When I was 22 years old I flew to Scotland to try my hand at wandering my ancestral lands. While I was there I fell in love with places and people and simple routines. I grew up a little bit while I was there. I grew into myself as I maneuvered from one moment into the next, from one encounter toward the next. The six months I spent abroad were tinged with the magic and romance of exploration and the unknown. But it was the basic things, the everyday things, that informed my growth.
I remember packing my bags for Scotland in the basement of my dad’s Indianapolis house where I was living for the summer before my trip. On the wall in that basement I had pinned, hand-scrawled on some paper:
Let the day suffice.
I know why I wrote it—because it’s good counsel. But I can’t remember where I wrote it from.
Maybe it was from a book. Hold on. Let me check…
[pause from writing to noodle on Google]
Ah. Maybe that’s it.
Not verbatim, but in the gospel of Matthew, chapter 6 verse 34:
Therefore do not worry about tomorrow, for tomorrow will worry about its own things. Sufficient for the day is its own trouble.
Let the day suffice. Let this day be awash with complicated memories from days past and simple thanks in the present. Let this moment, and moments like it, fill up with fascination in the most basic things situated in the most basic places.

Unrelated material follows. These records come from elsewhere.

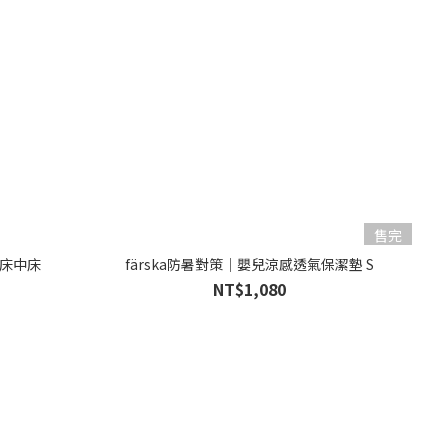
售完
能床中床
färska防暑對策│嬰兒涼感透氣保潔墊 S
NT$1,080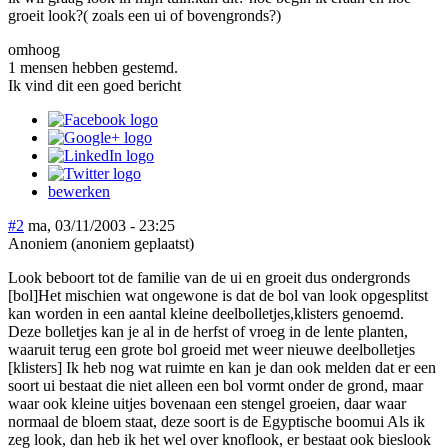
groeit look?( zoals een ui of bovengronds?)
omhoog
1 mensen hebben gestemd.
Ik vind dit een goed bericht
bewerken
#2
ma, 03/11/2003 - 23:25
Anoniem (anoniem geplaatst)
Look beboort tot de familie van de ui en groeit dus ondergronds
[bol]Het mischien wat ongewone is dat de bol van look opgesplitst
kan worden in een aantal kleine deelbolletjes,klisters genoemd.
Deze bolletjes kan je al in de herfst of vroeg in de lente planten,
waaruit terug een grote bol groeid met weer nieuwe deelbolletjes
[klisters] Ik heb nog wat ruimte en kan je dan ook melden dat er een
soort ui bestaat die niet alleen een bol vormt onder de grond, maar
waar ook kleine uitjes bovenaan een stengel groeien, daar waar
normaal de bloem staat, deze soort is de Egyptische boomui Als ik
zeg look, dan heb ik het wel over knoflook, er bestaat ook bieslook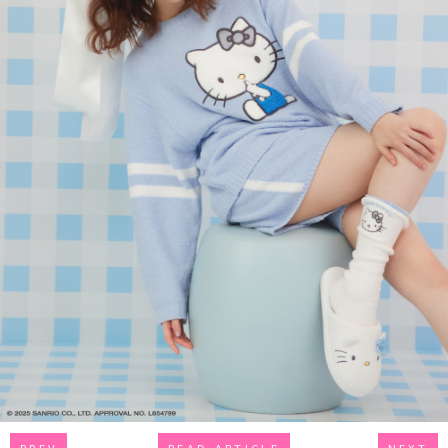
PREV
READ ARTICLE
NEXT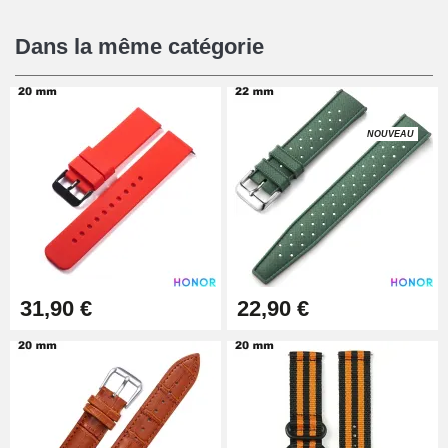
16,90 €
Dans la même catégorie
Pied à Coulisse Numérique
9,90 €
NOUVEAU
Pince à Poinçonner (pince trou)
57,42 €
Pince Trou pour Bracelet de
31,90 €
22,90 €
Montre
10,90 €
Kit Horlogerie Débutant
26,90 €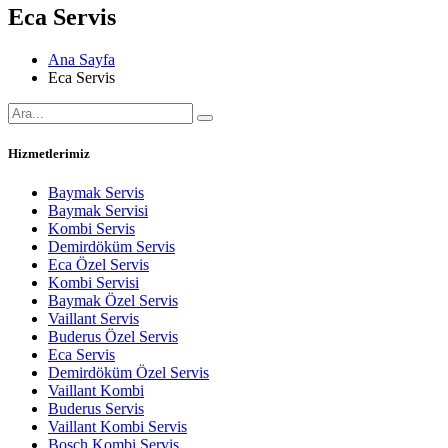
Eca Servis
Ana Sayfa
Eca Servis
Hizmetlerimiz
Baymak Servis
Baymak Servisi
Kombi Servis
Demirdöküm Servis
Eca Özel Servis
Kombi Servisi
Baymak Özel Servis
Vaillant Servis
Buderus Özel Servis
Eca Servis
Demirdöküm Özel Servis
Vaillant Kombi
Buderus Servis
Vaillant Kombi Servis
Bosch Kombi Servis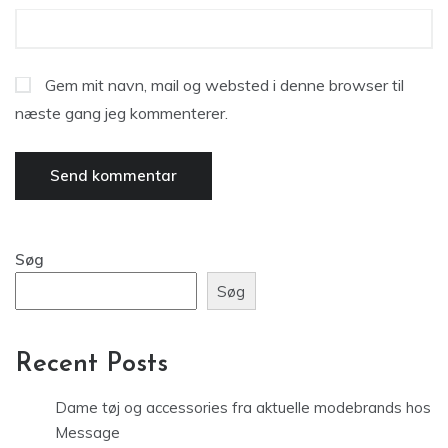
Gem mit navn, mail og websted i denne browser til
næste gang jeg kommenterer.
Søg
Søg
Recent Posts
Dame tøj og accessories fra aktuelle modebrands hos
Message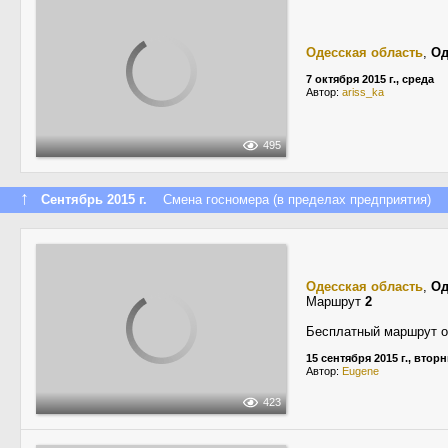
Одесская область
,
Од
7 октября 2015 г., среда
Автор:
ariss_ka
495
↑
Сентябрь 2015 г.
Смена госномера (в пределах предприятия)
Одесская область
,
Од
Маршрут
2
Бесплатный маршрут о
15 сентября 2015 г., втор
Автор:
Eugene
423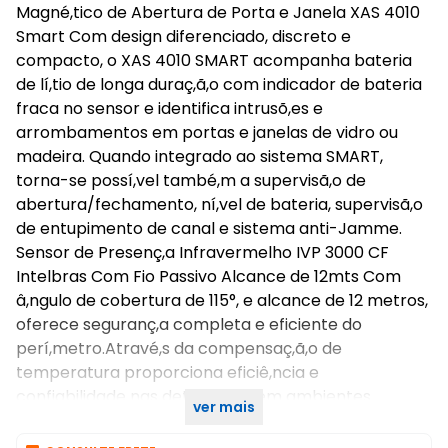
Magné,tico de Abertura de Porta e Janela XAS 4010
Smart Com design diferenciado, discreto e
compacto, o XAS 4010 SMART acompanha bateria
de lí,tio de longa duraç,ã,o com indicador de bateria
fraca no sensor e identifica intrusõ,es e
arrombamentos em portas e janelas de vidro ou
madeira. Quando integrado ao sistema SMART,
torna-se possí,vel també,m a supervisã,o de
abertura/fechamento, ní,vel de bateria, supervisã,o
de entupimento de canal e sistema anti-Jamme.
Sensor de Presenç,a Infravermelho IVP 3000 CF
Intelbras Com Fio Passivo Alcance de 12mts Com
â,ngulo de cobertura de 115°, e alcance de 12 metros,
oferece seguranç,a completa e eficiente do
perí,metro.Atravé,s da compensaç,ã,o de
temperatura proporciona eficiê,ncia e
confiabilidade nas detecç,õ,es em ambientes
ver mais
internos.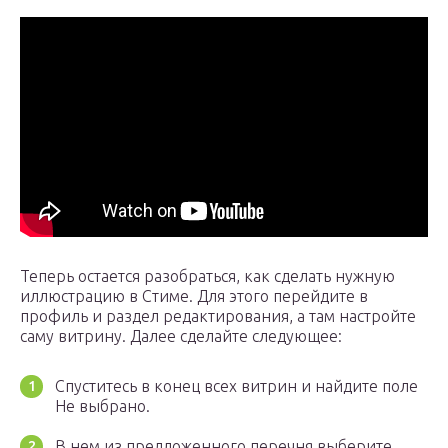
Теперь остается разобраться, как сделать нужную
иллюстрацию в Стиме. Для этого перейдите в
профиль и раздел редактирования, а там настройте
саму витрину. Далее сделайте следующее:
Спуститесь в конец всех витрин и найдите поле
Не выбрано.
В нем из предложенного перечня выберите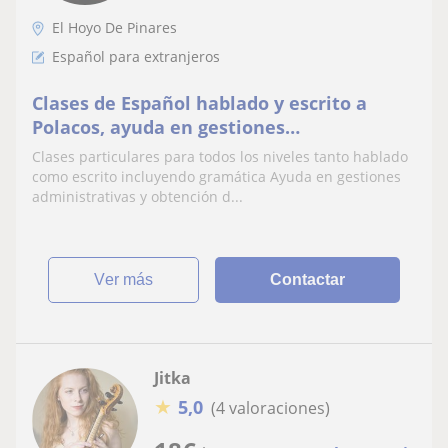
El Hoyo De Pinares
Español para extranjeros
Clases de Español hablado y escrito a
Polacos, ayuda en gestiones
administrativas y obtención de
Clases particulares para todos los niveles tanto hablado
nacionalidad
como escrito incluyendo gramática Ayuda en gestiones
administrativas y obtención d...
ver más
Contactar
Jitka
★
5,0
(4 valoraciones)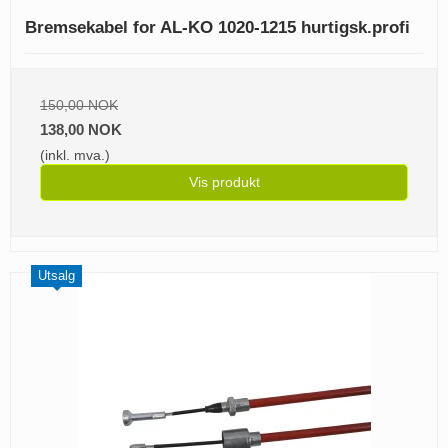
Bremsekabel for AL-KO 1020-1215 hurtigsk.profi
150,00 NOK
138,00 NOK
(inkl. mva.)
Vis produkt
Utsalg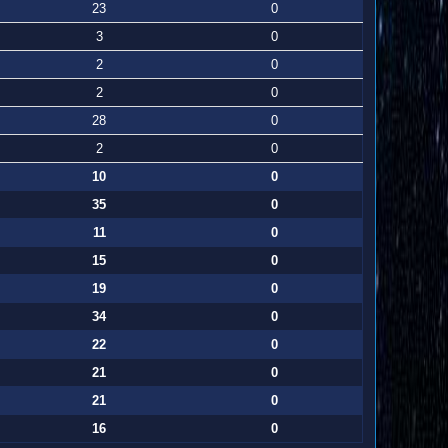
23
0
3
0
2
0
2
0
28
0
2
0
10
0
35
0
11
0
15
0
19
0
34
0
22
0
21
0
21
0
16
0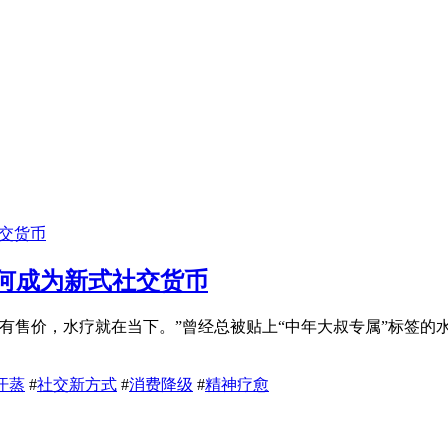
何成为新式社交货币
有售价，水疗就在当下。”曾经总被贴上“中年大叔专属”标签的水
汗蒸
#
社交新方式
#
消费降级
#
精神疗愈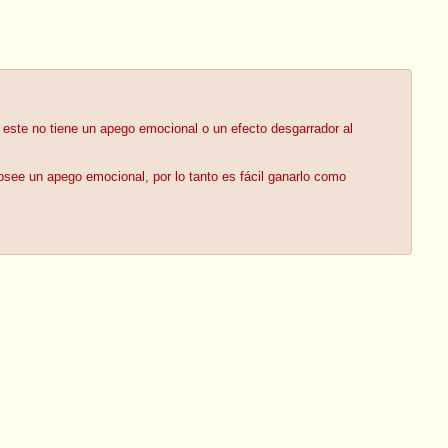
o este no tiene un apego emocional o un efecto desgarrador al
osee un apego emocional, por lo tanto es fácil ganarlo como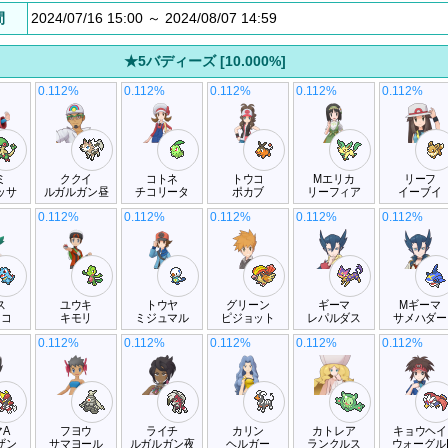
間
2024/07/16 15:00 ～ 2024/08/07 14:59
★5バディーズ [10.000%]
0.112%
0.112%
0.112%
0.112%
0.112%
ミ
ククイ
コトネ
トウコ
Mエリカ
リーフ
ッサ
ルガルガン昼
チコリータ
ポカブ
リーフィア
イーブイ
0.112%
0.112%
0.112%
0.112%
0.112%
ス
ユウキ
トウヤ
グリーン
ギーマ
Mギーマ
ノコ
キモリ
ミジュマル
ピジョット
レパルダス
サメハダー
0.112%
0.112%
0.112%
0.112%
0.112%
A
フヨウ
ライチ
カリン
カトレア
キョウヘイ
ザン
サマヨール
ルガルガン夜
ヘルガー
ランクルス
ウォーグル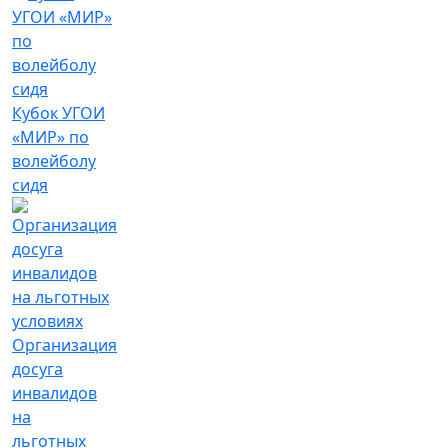
Кубок УГОИ
«МИР» по
волейболу
сидя
Организация
досуга
инвалидов
на
льготных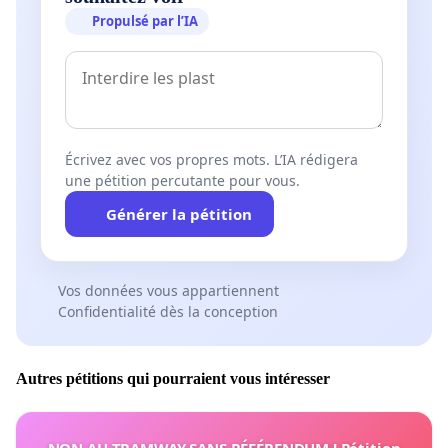
Propulsé par l’IA
Écrivez avec vos propres mots. L’IA rédigera
une pétition percutante pour vous.
Générer la pétition
Vos données vous appartiennent
Confidentialité dès la conception
Autres pétitions qui pourraient vous intéresser
NON AU TRAMWAY SANS RÉFÉRENDUM ! Pétition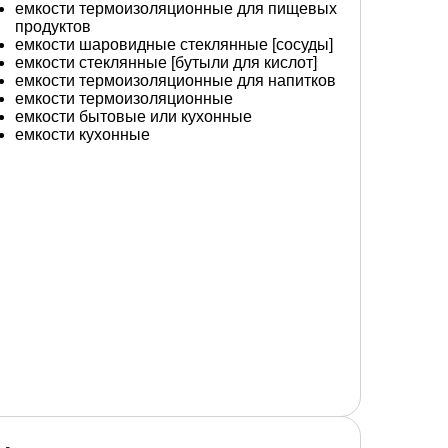
емкости термоизоляционные для пищевых
продуктов
емкости шаровидные стеклянные [сосуды]
емкости стеклянные [бутыли для кислот]
емкости термоизоляционные для напитков
емкости термоизоляционные
емкости бытовые или кухонные
емкости кухонные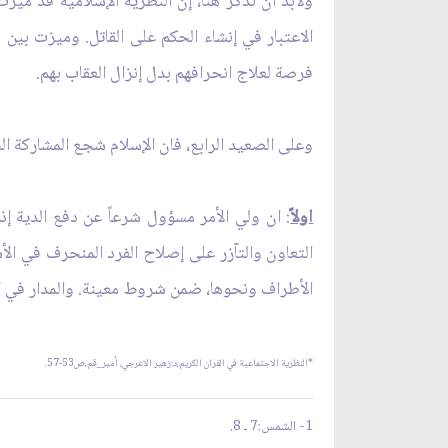
ولابد أن نذكر هنا، إن النظرية الإسلامية قد ميز
الاعتبار في إنشاء الحكم على القاتل. وميزت بين 
فرصة لعلاج انحرافهم بدل إنزال العقاب بهم.
وعلى الصعيد الرابع، فان الإسلام شجع المشاركة ا
اولاً
: ان ولي الأمر مسؤول شرعاً عن دفع الدية إذا 
التعاون والتآزر على إصلاح الفرد المنحرف في الأسر
الأطراف ونحوها، ضمن شروط معينة. والمدار في كل
*النظرية الاجتماعية في القران الكريم،د:زهير الاعرجي، أمير_قم،ص53-57.
1- الشمس:7 ـ 8.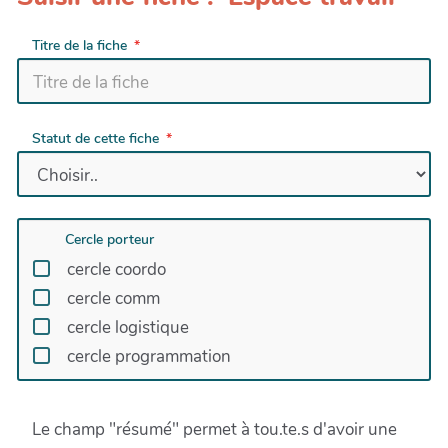
Titre de la fiche
Statut de cette fiche
Cercle porteur
cercle coordo
cercle comm
cercle logistique
cercle programmation
Le champ "résumé" permet à tou.te.s d'avoir une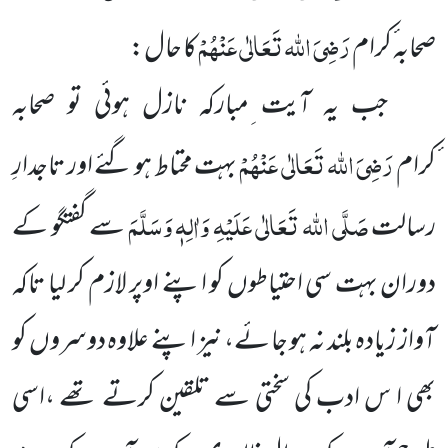
رَضِیَ اللہ تَعَالٰی عَنْہُمْ
صحابہ ٔکرام
کا حال:
جب یہ آیت ِمبارکہ نازل ہوئی تو صحابہ
رَضِیَ اللہ تَعَالٰی عَنْہُمْ
ٔکرام
بہت محتاط ہو گئے اور تاجدارِ
صَلَّی اللہ تَعَالٰی عَلَیْہِ وَاٰلِہٖ وَسَلَّمَ
رسالت
سے گفتگو کے
دوران بہت سی احتیاطوں کو اپنے اوپر لازم کر لیا تاکہ
آواز زیادہ بلند نہ ہو جائے، نیز اپنے علاوہ دوسروں کو
بھی ا س ادب کی سختی سے تلقین کرتے تھے ،اسی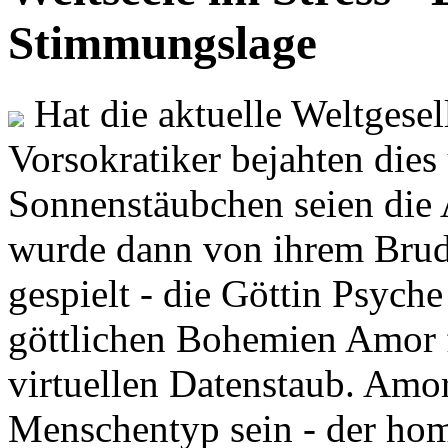
Stimmungslage
Hat die aktuelle Weltgesel
Vorsokratiker bejahten dies
Sonnenstäubchen seien die 
wurde dann von ihrem Brud
gespielt - die Göttin Psych
göttlichen Bohemien Amor f
virtuellen Datenstaub. Amor
Menschentyp sein - der ho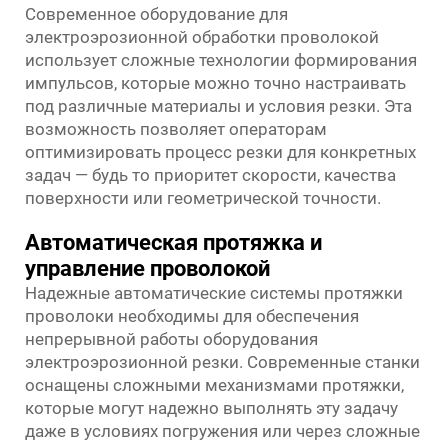
Современное оборудование для
электроэрозионной обработки проволокой
использует сложные технологии формирования
импульсов, которые можно точно настраивать
под различные материалы и условия резки. Эта
возможность позволяет операторам
оптимизировать процесс резки для конкретных
задач — будь то приоритет скорости, качества
поверхности или геометрической точности.
Автоматическая протяжка и
управление проволокой
Надежные автоматические системы протяжки
проволоки необходимы для обеспечения
непрерывной работы оборудования
электроэрозионной резки. Современные станки
оснащены сложными механизмами протяжки,
которые могут надежно выполнять эту задачу
даже в условиях погружения или через сложные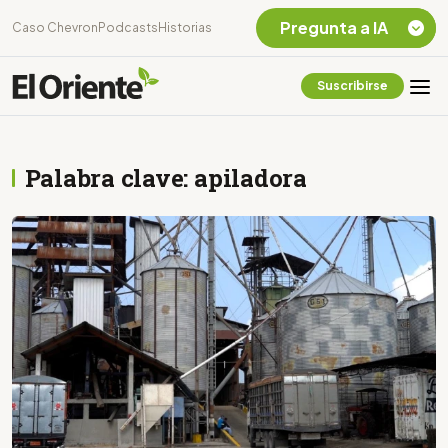
Pregunta a IA
Caso Chevron
Podcasts
Historias
Suscribirse
Quiero Información
sobre el Caso
Chevron Ecuador
Palabra clave: apiladora
Listar destinos
turísticos de la
Amazonia Ecuatoriana
¿En que consiste la
tasa minera que rige en
Ecuador?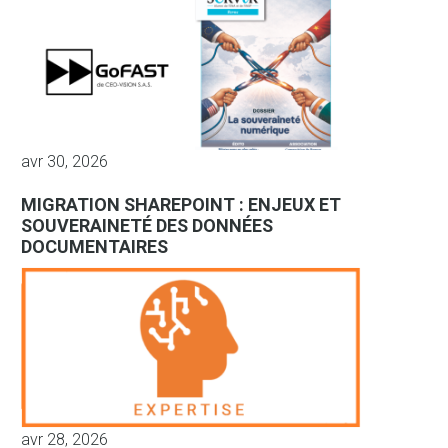
avr 30, 2026
MIGRATION SHAREPOINT : ENJEUX ET
SOUVERAINETÉ DES DONNÉES
DOCUMENTAIRES
avr 28, 2026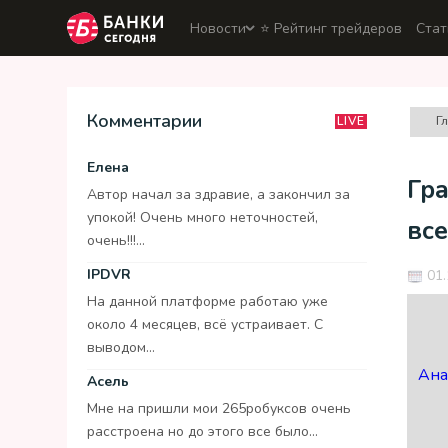
Новости
⭐️ Рейтинг трейдеров
Стат
Комментарии
Г
LIVE
Елена
Гра
Автор начал за здравие, а закончил за
упокой! Очень много неточностей,
все
очень!!!...
IPDVR
01.
На данной платформе работаю уже
около 4 месяцев, всё устраивает. С
выводом...
Ана
Асель
Мне на пришли мои 265робуксов очень
расстроена но до этого все было...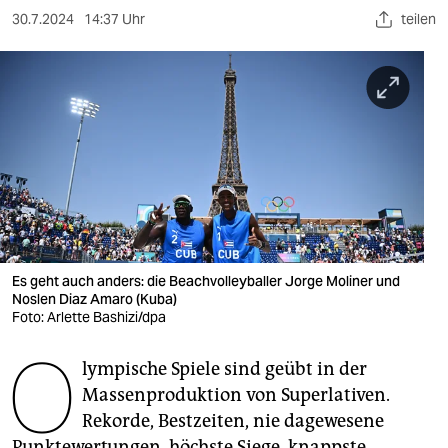
berlin
30.7.2024
14:37 Uhr
teilen
nord
wahrheit
verlag
verlag
veranstaltungen
shop
Es geht auch anders: die Beachvolleyballer Jorge Moliner und
fragen & hilfe
Noslen Diaz Amaro (Kuba)
Foto: Arlette Bashizi/dpa
unterstützen
O
lympische Spiele sind geübt in der
abo
Massenproduktion von Superlativen.
genossenschaft
Rekorde, Bestzeiten, nie dagewesene
Punktewertungen, höchste Siege, knappste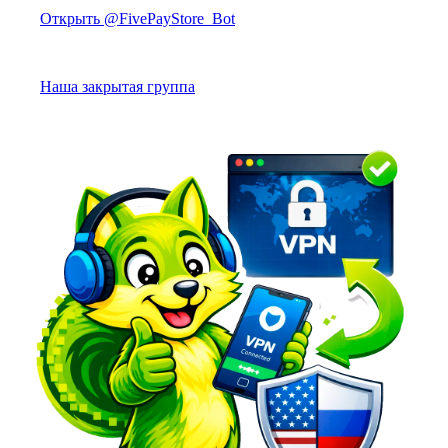
Открыть @FivePayStore_Bot
Наша закрытая группа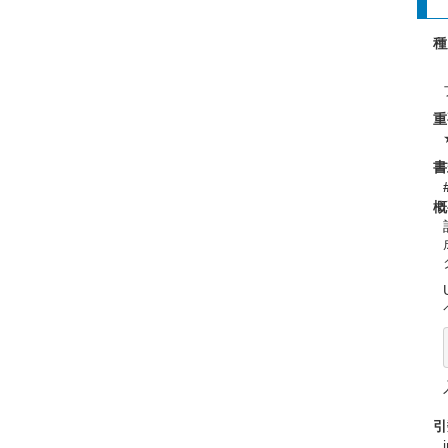
種
重
書
概
引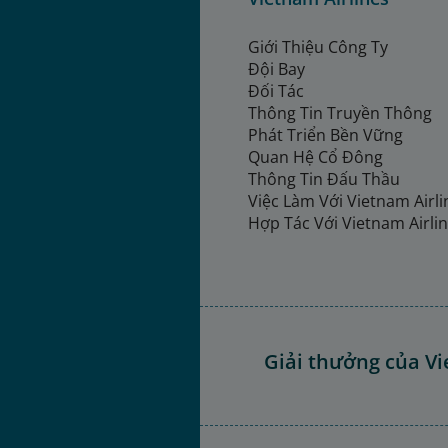
Giới Thiệu Công Ty
Đội Bay
Đối Tác
Thông Tin Truyền Thông
Phát Triển Bền Vững
Quan Hệ Cổ Đông
Thông Tin Đấu Thầu
Việc Làm Với Vietnam Airl
Hợp Tác Với Vietnam Airli
Giải thưởng của Vi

On the windowsill, lined up from right to left there is:
an empty bottle, formerly full of A Midwinter Night’s Dram, that my brother gave me a few years back and that we drank together in the woods in Maine;
a sprout of a plant in some water in a tiny glass jar left by the one who sat, before me, at his desk in front of this window;
four rocks that feel good in the palm of my hand, each with their own collection of sentiments, some of which I remember;
a bit of amethyst that I bought at Stones and Stuff in Portland to help me hold and clear some energy a while back when I was shifting from one way of working to another;
a jar of Blackwing pencils, most of which I’ve whittled down with use, such that they would now serve very well on a putt-putt course;
a rustic wooden figurine of a painter holding his palette;
all of that and, at half-past seven in the morning, a wash of sunlight.
The room doesn’t get much direct sunlight. The staghorn fern, who sits on the altar next to my desk, doesn’t mind. A touch from the rays in the morning—when the sun looks in at an angle, and hits the corner where he sits for 15 minutes, before arching out of sight—seem to be sufficient for him.
Each day is a cluster of moments of sunlight and moments of shadow. And—How do they say it?—how we spend our days is how we spend our life.
It’s sometimes hard for me to recognize the version of me that was waking up each morning in a hostel in Edinburgh a couple of decades ago. That was several Aram’s past. I’ve lined up a lot of memories on the windowsill of life since then. But I wake each day with familiar companions who were with me even then, who have been with me all along, who I trust will accompany me right on through. I wake each day companioned by wanderlust and dedication, with a measure of peace and a bit of disquiet, with gratitude and curiosity.
I wake every morning in the midst of everything else with some sort of confidence—that can only have fastened itself to my heart by grace—that today, this day, will suffice.
PS – This post, and yesterday’s festivities over here in the States, and pretty well any day that you’re willing to consider it, pair well with Br. David Stendl-Rast’s meditation: A Good Day.
Smiling as I imagine your 22 year old wanderings in Scotland and as I remember my own recent and brief wandering across the Highlands and through Iona and how that kind of walking through the world keeps one present to the gifts of each day. And yes to how we spend our days is how we spend our life. So often tempted to believe that the day did not suffice. Thank you for the reminder...
I'm loving these. And I love me some Br. DSR. That meditation is one of my regulars. In fact, coincidentally, I also included it in my upcoming Advent series.